Running that query in Athena directly, it executes in less than 10 seconds. But when I run the same query in Redshift, it is taking over 3 minutes. Both of them return the same correct value and, in this case, there are less than 80 thousand rows in that partition.

I'm using AWS Glue as Metadata Store for both Athena and Redshift.

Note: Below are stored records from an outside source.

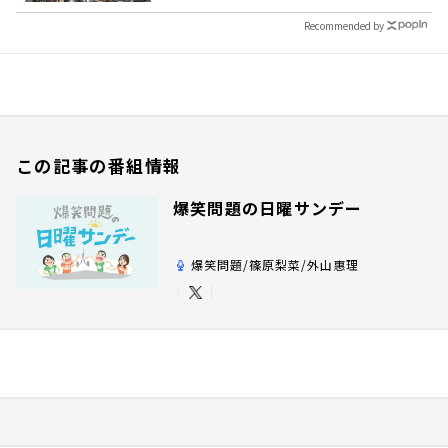
Recommended by
この記事の番組情報
爆笑問題の日曜サンデー
爆笑問題/篠原梨菜/外山惠理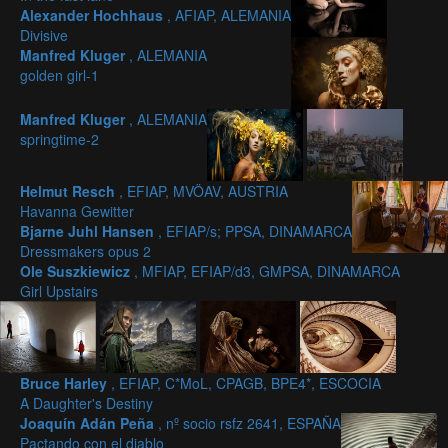
Alexander Hochhaus
, AFIAP, ALEMANIA
Divisive
Manfred Kluger
, ALEMANIA
golden girl-1
Manfred Kluger
, ALEMANIA
springtime-2
Helmut Resch
, EFIAP, MVÖAV, AUSTRIA
Havanna Gewitter
Bjarne Juhl Hansen
, EFIAP/s; PPSA, DINAMARCA
Dressmakers opus 2
Ole Suszkiewicz
, MFIAP, EFIAP/d3, GMPSA, DINAMARCA
Girl Upstairs
Bruce Harley
, EFIAP, C*MoL, CPAGB, BPE4*, ESCOCIA
A Daughter's Destiny
Joaquín Adán Peña
, nº socio rsfz 2641, ESPAÑA
Pactando con el diablo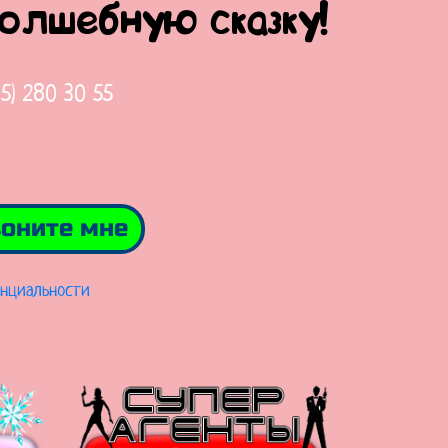
волшебную сказку!
65) 280 30 55
оните мне
нциальности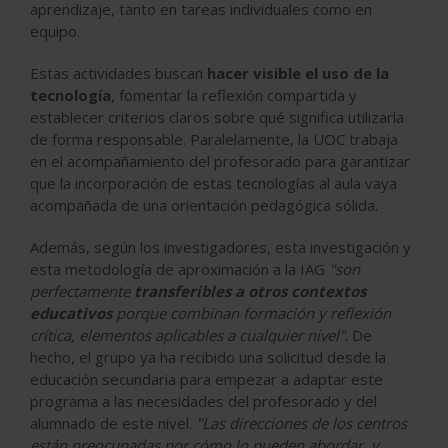
aprendizaje, tanto en tareas individuales como en
equipo.
Estas actividades buscan
hacer visible el uso de la
tecnología
, fomentar la reflexión compartida y
establecer criterios claros sobre qué significa utilizarla
de forma responsable. Paralelamente, la UOC trabaja
en el acompañamiento del profesorado para garantizar
que la incorporación de estas tecnologías al aula vaya
acompañada de una orientación pedagógica sólida.
Además, según los investigadores, esta investigación y
esta metodología de aproximación a la IAG
"son
perfectamente
transferibles a otros contextos
educativos
porque combinan formación y reflexión
crítica, elementos aplicables a cualquier nivel"
. De
hecho, el grupo ya ha recibido una solicitud desde la
educación secundaria para empezar a adaptar este
programa a las necesidades del profesorado y del
alumnado de este nivel.
"Las direcciones de los centros
están preocupadas por cómo lo pueden abordar, y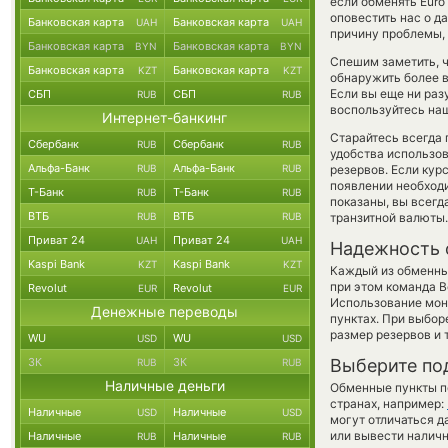
если обменять Euro 
оповестить нас о 
Банковская карта
Банковская карта
UAH
UAH
причину проблемы, 
Банковская карта
Банковская карта
BYN
BYN
Спешим заметить, 
Банковская карта
Банковская карта
KZT
KZT
обнаружить более 
Если вы еще ни раз
СБП
СБП
RUB
RUB
воспользуйтесь наш
Интернет-банкинг
Старайтесь всегда
Сбербанк
Сбербанк
RUB
RUB
удобства использов
Альфа-Банк
Альфа-Банк
RUB
RUB
резервов. Если кур
появлении необходи
Т-Банк
Т-Банк
RUB
RUB
показаны, вы всег
ВТБ
ВТБ
RUB
RUB
транзитной валюты.
Приват 24
Приват 24
UAH
UAH
Надежность 
Kaspi Bank
Kaspi Bank
KZT
KZT
Каждый из обменны
при этом команда 
Revolut
Revolut
EUR
EUR
Использование мон
Денежные переводы
пунктах. При выбор
размер резервов и 
WU
WU
USD
USD
ЗК
ЗК
Выберите по
RUB
RUB
Наличные деньги
Обменные пункты по
странах, например:
Наличные
Наличные
USD
USD
могут отличаться д
или вывести наличн
Наличные
Наличные
RUB
RUB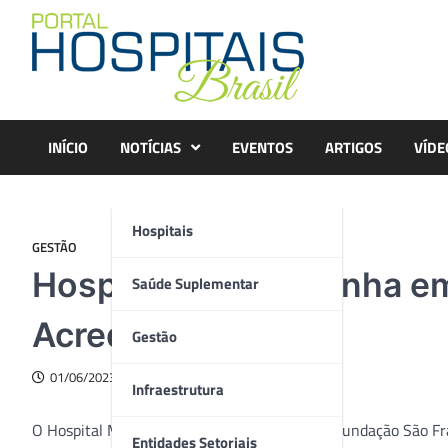
Skip
to
content
INÍCIO
NOTÍCIAS
EVENTOS
ARTIGOS
VÍDE
Hospitais
GESTÃO
Hospital Márcio Cunha em
Saúde Suplementar
Acreditação ONA 3
Gestão
01/06/2023
Infraestrutura
O Hospital Márcio Cunha, administrado pela Fundação São Fra
Entidades Setoriais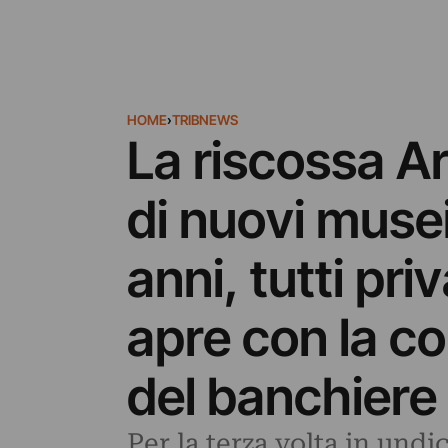
HOME
›
TRIBNEWS
La riscossa A
di nuovi musei
anni, tutti pr
apre con la co
del banchiere
Per la terza volta in undi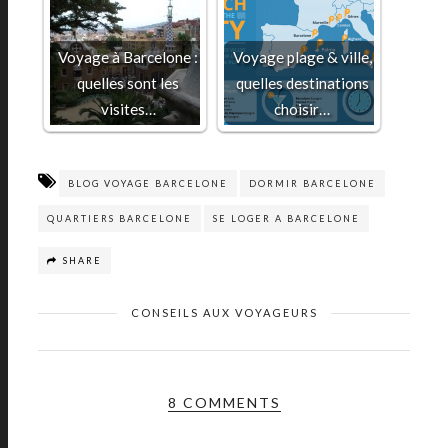
Voyage à Barcelone :
Voyage plage & ville,
quelles sont les
quelles destinations
visites…
choisir…
BLOG VOYAGE BARCELONE
DORMIR BARCELONE
QUARTIERS BARCELONE
SE LOGER A BARCELONE
SHARE
CONSEILS AUX VOYAGEURS
8 COMMENTS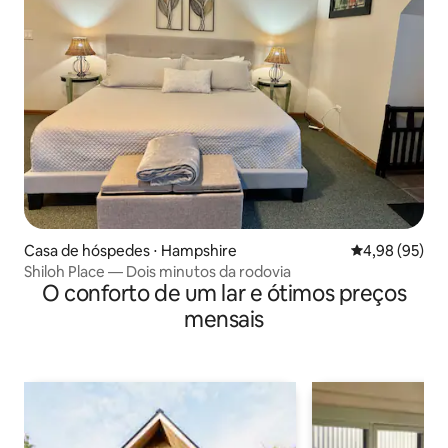
Casa de hóspedes ⋅ Hampshire
4,98 de uma a
4,98 (95)
Shiloh Place — Dois minutos da rodovia
O conforto de um lar e ótimos preços
mensais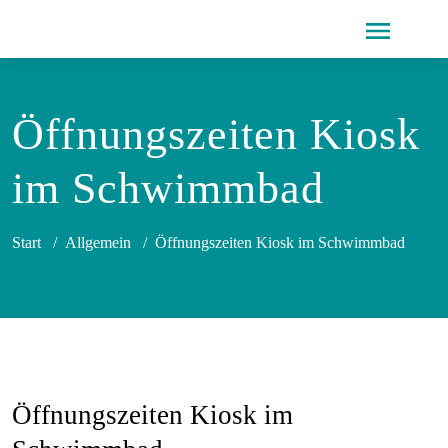
Öffnungszeiten Kiosk
im Schwimmbad
Start
/
Allgemein
/
Öffnungszeiten Kiosk im Schwimmbad
Öffnungszeiten Kiosk im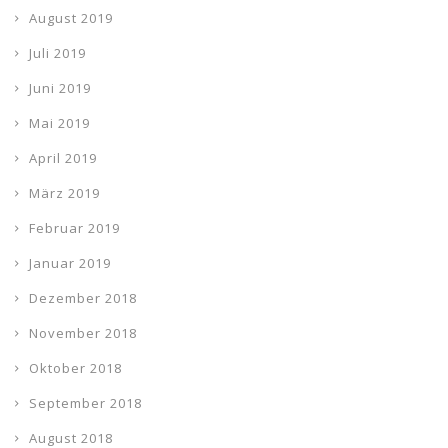
August 2019
Juli 2019
Juni 2019
Mai 2019
April 2019
März 2019
Februar 2019
Januar 2019
Dezember 2018
November 2018
Oktober 2018
September 2018
August 2018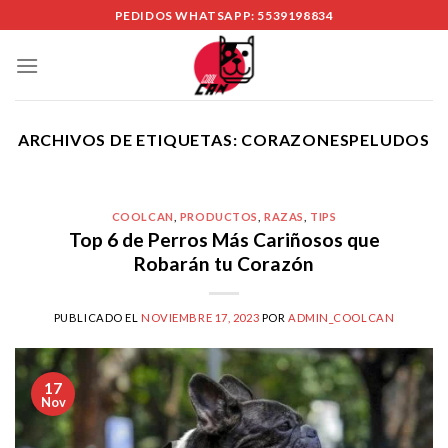
Skip
PEDIDOS WHATSAPP: 5539198834
to
content
ARCHIVOS DE ETIQUETAS:
CORAZONESPELUDOS
COOLCAN
,
PRODUCTOS
,
RAZAS
,
TIPS
Top 6 de Perros Más Cariñosos que
Robarán tu Corazón
PUBLICADO EL
NOVIEMBRE 17, 2023
POR
ADMIN_COOLCAN
17
Nov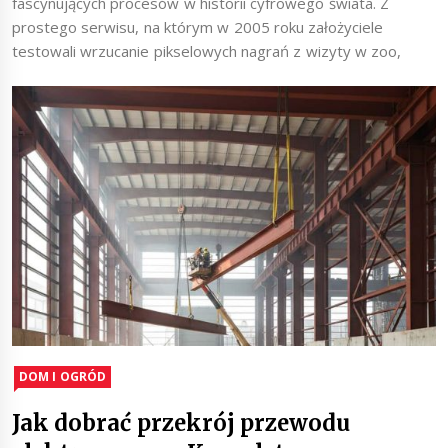
fascynujących procesów w historii cyfrowego świata. Z
prostego serwisu, na którym w 2005 roku założyciele
testowali wrzucanie pikselowych nagrań z wizyty w zoo,
DOM I OGRÓD
Jak dobrać przekrój przewodu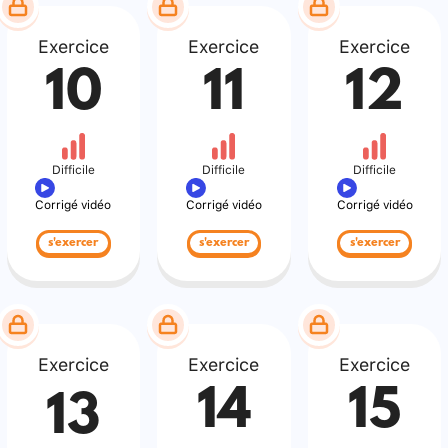
Exercice
Exercice
Exercice
10
11
12
Difficile
Difficile
Difficile
Corrigé vidéo
Corrigé vidéo
Corrigé vidéo
s'exercer
s'exercer
s'exercer
Exercice
Exercice
Exercice
14
15
13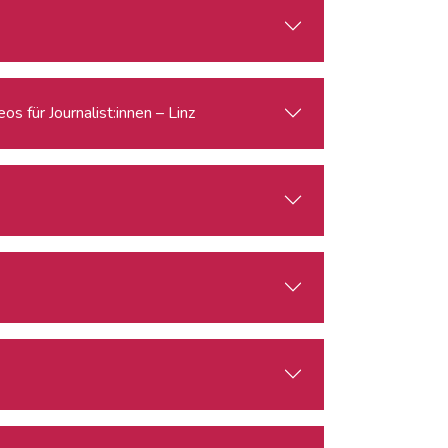
s für Journalist:innen – Linz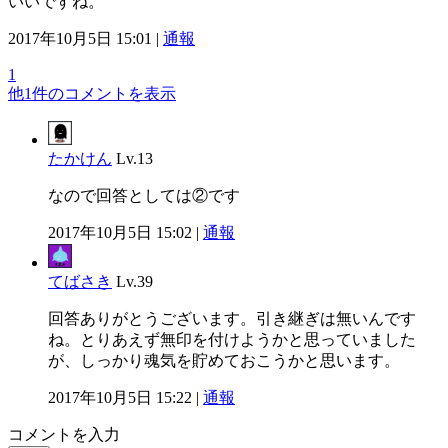
いいですね。
2017年10月5日 15:01 |
通報
1
他1件のコメントを表示
たかけん
Lv.13
なので回答としては②です
2017年10月5日 15:02 |
通報
てばさき
Lv.39
回答ありがとうございます。引き継ぎは無いんです
ね。とりあえず無印を付けようかと思っていました
が、しっかり魂気を貯めておこうかと思います。
2017年10月5日 15:22 |
通報
コメントを入力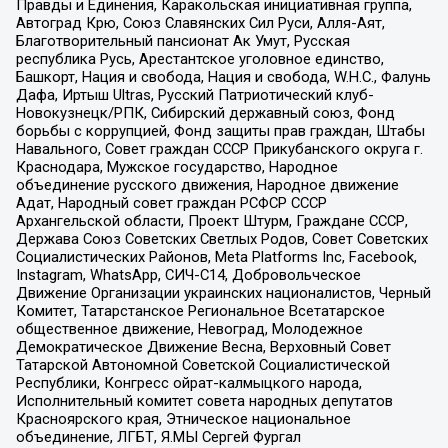
Правды и Единения, Каракольская инициативная группа,
Автоград Крю, Союз Славянских Сил Руси, Алля-Аят,
Благотворительный пансионат Ак Умут, Русская
республика Русь, Арестантское уголовное единство,
Башкорт, Нация и свобода, Нация и свобода, W.H.С., Фалунь
Дафа, Иртыш Ultras, Русский Патриотический клуб-
Новокузнецк/РПК, Сибирский державный союз, Фонд
борьбы с коррупцией, Фонд защиты прав граждан, Штабы
Навального, Совет граждан СССР Прикубанского округа г.
Краснодара, Мужское государство, Народное
объединение русского движения, Народное движение
Адат, Народный совет граждан РСФСР СССР
Архангельской области, Проект Штурм, Граждане СССР,
Держава Союз Советских Светлых Родов, Совет Советских
Социалистических Районов, Meta Platforms Inc, Facebook,
Instagram, WhatsApp, СИЧ-С14, Добровольческое
Движение Организации украинских националистов, Черный
Комитет, Татарстанское Региональное Всетатарское
общественное движение, Невоград, Молодежное
Демократическое Движение Весна, Верховный Совет
Татарской Автономной Советской Социалистической
Республики, Конгресс ойрат-калмыцкого народа,
Исполнительный комитет совета народных депутатов
Красноярского края, Этническое национальное
объединение, ЛГБТ, Я.МЫ Сергей Фургал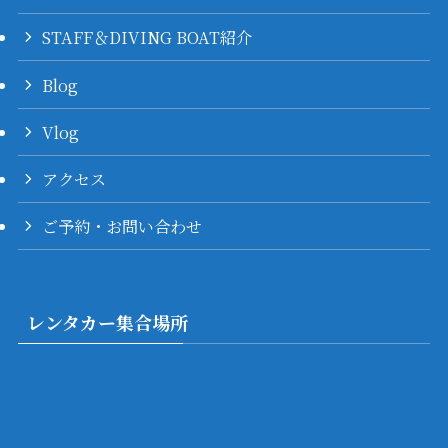
STAFF＆DIVING BOAT紹介
Blog
Vlog
アクセス
ご予約・お問い合わせ
レンタカー集合場所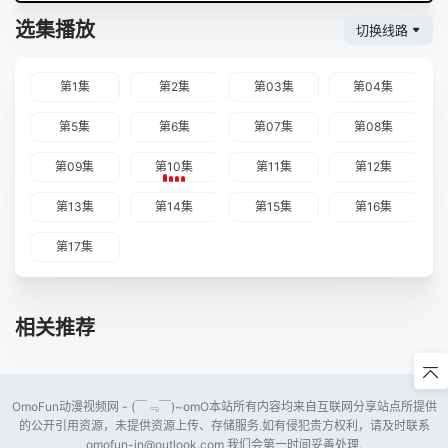
选集播放
切换线路
第1集
第2集
第03集
第04集
第5集
第6集
第07集
第08集
第09集
第10集
第11集
第12集
第13集
第14集
第15集
第16集
第17集
相关推荐
OmoFun动漫视频网 - (￣﹃￣)~omO本站所有内容均来自互联网分享站点所提供
的公开引用资源，未提供资源上传、存储服务.如有侵犯贵方权利，请及时联系
omofun-in@outlook.com
我们会第一时间妥善处理.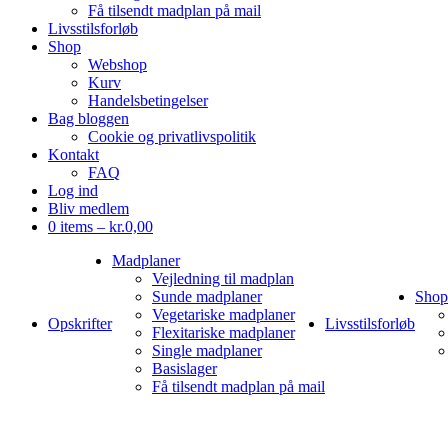
Få tilsendt madplan på mail
Livsstilsforløb
Shop
Webshop
Kurv
Handelsbetingelser
Bag bloggen
Cookie og privatlivspolitik
Kontakt
FAQ
Log ind
Bliv medlem
0 items –
kr.
0,00
Madplaner
Vejledning til madplan
Sunde madplaner
Shop
Vegetariske madplaner
Opskrifter
Livsstilsforløb
Flexitariske madplaner
Single madplaner
Basislager
Få tilsendt madplan på mail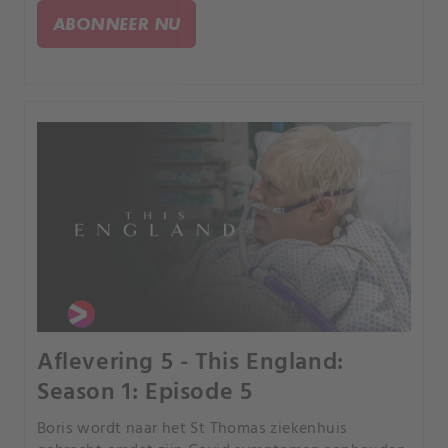
ziekenhuis moet.
ABONNEER NU
Aflevering 5 - This England:
Season 1: Episode 5
Boris wordt naar het St Thomas ziekenhuis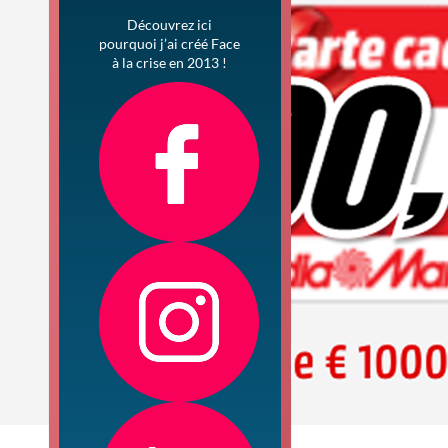
Découvrez ici
pourquoi j’ai créé Face
à la crise en 2013 !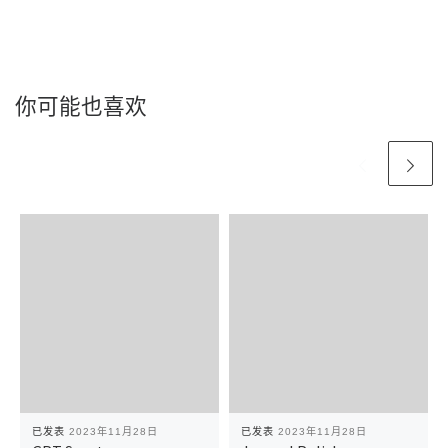
你可能也喜欢
已发表
2023年11月28日
已发表
2023年11月28日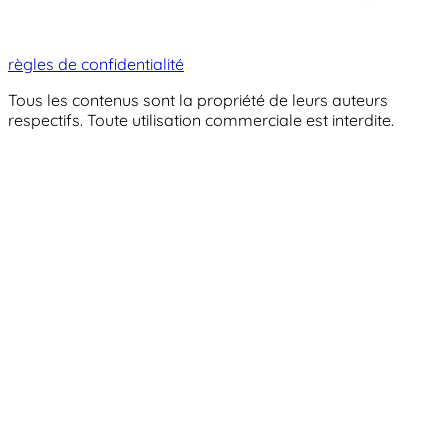
règles de confidentialité
Tous les contenus sont la propriété de leurs auteurs
respectifs. Toute utilisation commerciale est interdite.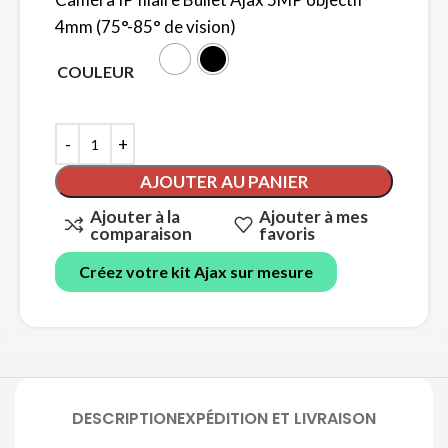
4mm (75°-85° de vision)
COULEUR
AJOUTER AU PANIER
Ajouter à la
Ajouter à mes
comparaison
favoris
Créez votre kit Ajax sur mesure
DESCRIPTION
EXPÉDITION ET LIVRAISON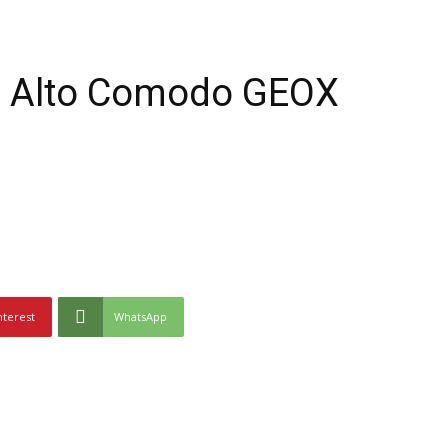
o Alto Comodo GEOX
nterest
WhatsApp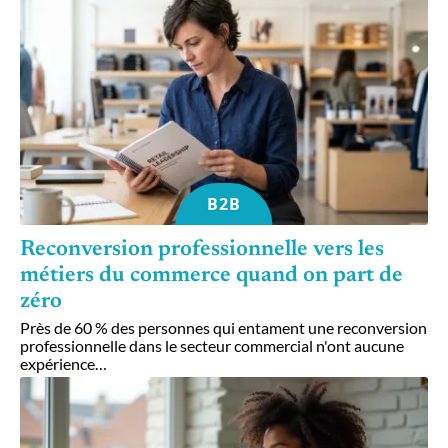
B2B
Reconversion professionnelle vers les
métiers du commerce quand on part de
zéro
Près de 60 % des personnes qui entament une reconversion
professionnelle dans le secteur commercial n'ont aucune
expérience
…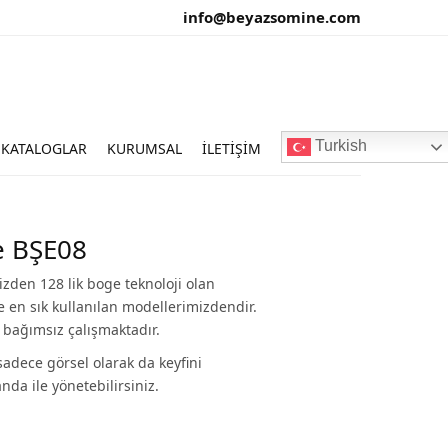
info@beyazsomine.com
Turkish
KATALOGLAR
KURUMSAL
İLETIŞIM
e BŞE08
zden 128 lik boge teknoloji olan
kte en sık kullanılan modellerimizdendir.
n bağımsız çalışmaktadır.
 sadece görsel olarak da keyfini
nda ile yönetebilirsiniz.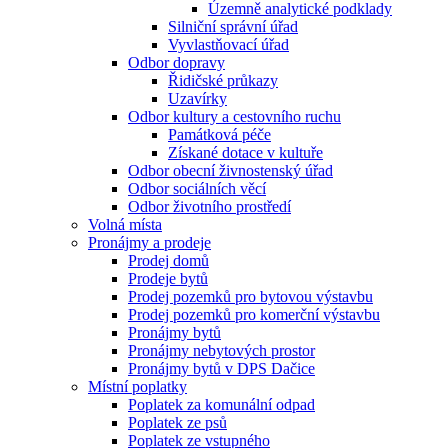
Územně analytické podklady
Silniční správní úřad
Vyvlastňovací úřad
Odbor dopravy
Řidičské průkazy
Uzavírky
Odbor kultury a cestovního ruchu
Památková péče
Získané dotace v kultuře
Odbor obecní živnostenský úřad
Odbor sociálních věcí
Odbor životního prostředí
Volná místa
Pronájmy a prodeje
Prodej domů
Prodeje bytů
Prodej pozemků pro bytovou výstavbu
Prodej pozemků pro komerční výstavbu
Pronájmy bytů
Pronájmy nebytových prostor
Pronájmy bytů v DPS Dačice
Místní poplatky
Poplatek za komunální odpad
Poplatek ze psů
Poplatek ze vstupného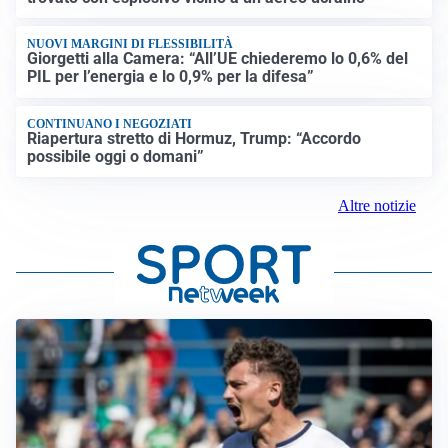
NUOVI MARGINI DI FLESSIBILITÀ
Giorgetti alla Camera: “All’UE chiederemo lo 0,6% del
PIL per l’energia e lo 0,9% per la difesa”
CONTINUANO I NEGOZIATI
Riapertura stretto di Hormuz, Trump: “Accordo
possibile oggi o domani”
Altre notizie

The query plan for Redshift is the following:

QUERY PLAN
XN Limit  (cost=250000037.51..250000037.51 rows=1 width=8)
  ->  XN Aggregate  (cost=250000037.51..250000037.51 rows=1 width=8)
        ->  XN Partition Loop  (cost=250000000.00..250000035.00 rows=1000 width=8)
              ->  XN Seq Scan PartitionInfo of logs.logs_prod  (cost=0.00..15.00 rows=1 width=0)
                    Filter: (((partition_1)::text = '2019'::text) AND ((partition_2)::text = '03'::text))
              ->  XN S3 Query Scan logs_prod  (cost=125000000.00..125000010.00 rows=1000 width=8)
                    ->  S3 Aggregate  (cost=125000000.00..125000000.00 rows=1000 width=0)
                          ->  S3 Seq Scan logs.logs_prod location:"s3://logs-prod/" format:PARQUET  (cost=0.00..100000000.00 rows=10000000000 width=0)

Is this issue a Redshift Spectrum configuration problem? Is it possible that the query in Redshift won't perform close to Athena?

1
I'm running into what looks like a similar issue. I have a very simple query on an external table with parquet files partitioned by a varchar and a date. I write a query targeting a single partition with a single parquet file, and it takes over a minute to return. I don't want to answer with a question, so I apologize for formatting... Query: SELECT uuid FROM spectrum.telemetry_event WHERE "tag" = 'my.test.tag' AND date = '2020-05-06'; Query plan: XN Partition Loop \n -> XN Seq Scan \n Filter \n -> XN S3 Query Scan \n -> S3 Seq Scan - chas

1 Answers

0
votes

I don't think you should put too much weight to this test. From the plan it looks like it's not taking advantage of the fact that Parquet files contain metadata about the number of rows in each file – which is something I believe Athena/Parquet can do.

The actual real world performance of Athena vs. Redshift Spectrum is difficult to measure since with Athena you don't know how much capacity you get (but it's a lot) and in Redshift Spectrum you get a dedicated capacity that is dependent on your cluster size. For Redshift clusters with ~20 CPUs I've found Athena to perform better for most queries, but larger Redshift clusters may get better performance.